*Data for processing*:
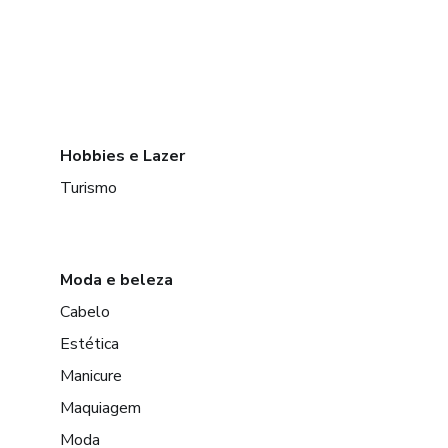
Hobbies e Lazer
Turismo
Moda e beleza
Cabelo
Estética
Manicure
Maquiagem
Moda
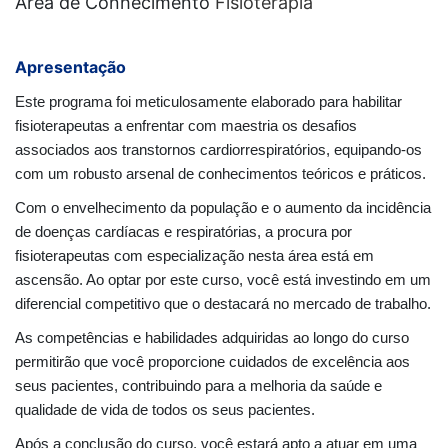
Área de Conhecimento
Fisioterapia
Apresentação
Este programa foi meticulosamente elaborado para habilitar
fisioterapeutas a enfrentar com maestria os desafios
associados aos transtornos cardiorrespiratórios, equipando-os
com um robusto arsenal de conhecimentos teóricos e práticos.
Com o envelhecimento da população e o aumento da incidência
de doenças cardíacas e respiratórias, a procura por
fisioterapeutas com especialização nesta área está em
ascensão. Ao optar por este curso, você está investindo em um
diferencial competitivo que o destacará no mercado de trabalho.
As competências e habilidades adquiridas ao longo do curso
permitirão que você proporcione cuidados de excelência aos
seus pacientes, contribuindo para a melhoria da saúde e
qualidade de vida de todos os seus pacientes.
Após a conclusão do curso, você estará apto a atuar em uma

*Assignment*: Out of the material above, gather each line where "você" appears.

*Solution for this problem*:
ascensão. Ao optar por este curso, você está investindo em um
permitirão que você proporcione cuidados de excelência aos
Após a conclusão do curso, você estará apto a atuar em uma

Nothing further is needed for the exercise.